Like every other success story, he too has crossed a few hurdles. The length he had covered is not without hitch. “The toughest thing I’d seen on this job is making it work economically. There were very hard times. You know what they say about the art not being creative. The challenge was how to make it pay. How do you make the art buy a car for you, pay your rent, children’s school fees and all other domestic responsibilities? I have found a way around it anyway.”
He finds a lot of inspiration in Professor Wole Soyinka’s works. In fact, he was at some point directing one of Soyinka’s plays every month at the Terra Kulture. “Everybody knows that one man inspires me to high heavens and he is Prof. Wole Soyinka.
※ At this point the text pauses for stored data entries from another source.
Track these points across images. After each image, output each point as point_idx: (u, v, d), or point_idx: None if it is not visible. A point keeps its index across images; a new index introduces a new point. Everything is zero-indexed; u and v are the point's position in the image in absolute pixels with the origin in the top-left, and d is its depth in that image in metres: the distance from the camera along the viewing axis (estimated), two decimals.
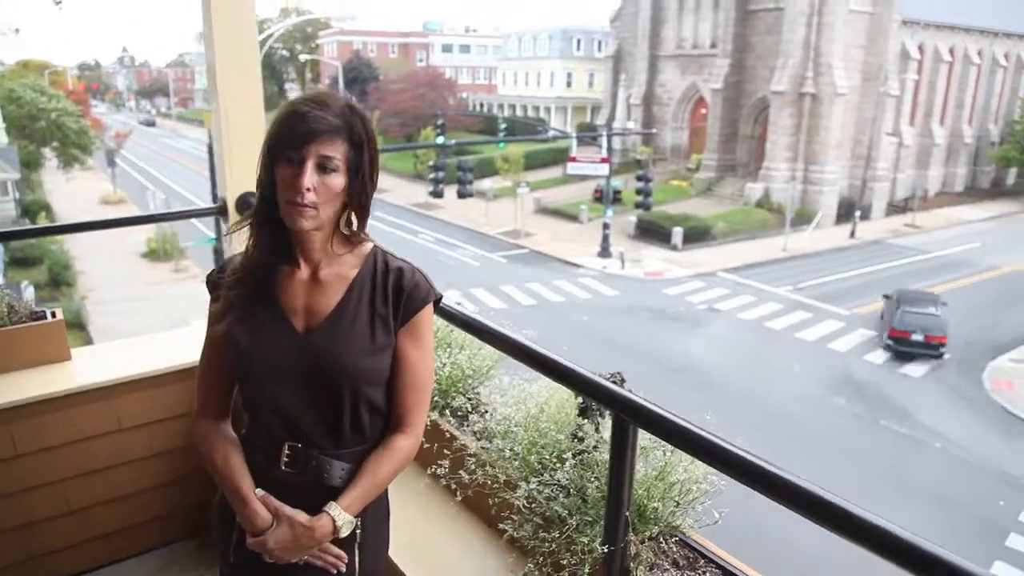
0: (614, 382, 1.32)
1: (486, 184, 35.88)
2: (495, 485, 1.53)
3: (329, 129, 1.36)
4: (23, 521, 2.56)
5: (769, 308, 22.66)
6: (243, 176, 2.77)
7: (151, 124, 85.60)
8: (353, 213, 1.47)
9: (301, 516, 1.41)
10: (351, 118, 1.40)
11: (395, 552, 1.71)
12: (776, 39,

Apart from the fact that we both share first name, he is the leading dramatist in the continent and he has one of the keenest minds I’ve had opportunity to interact with. The world produces great men like Nelson Mandela and there’s only one of his kind in his lifetime. There’s only one Wole Soyinka.”
He wrote a play titled, Who is Afraid of Wole Soyinka? It was a satire on the military’s tragic entry in politics and Soyinka actually came to see it. That was the first time he encountered the Nobel laureate, but he has been in touch with him since then. About how Wole Soyinka feels about him, he said: “I hope, and I emphasize the word ‘hope’, he’s proud of me and what I do.”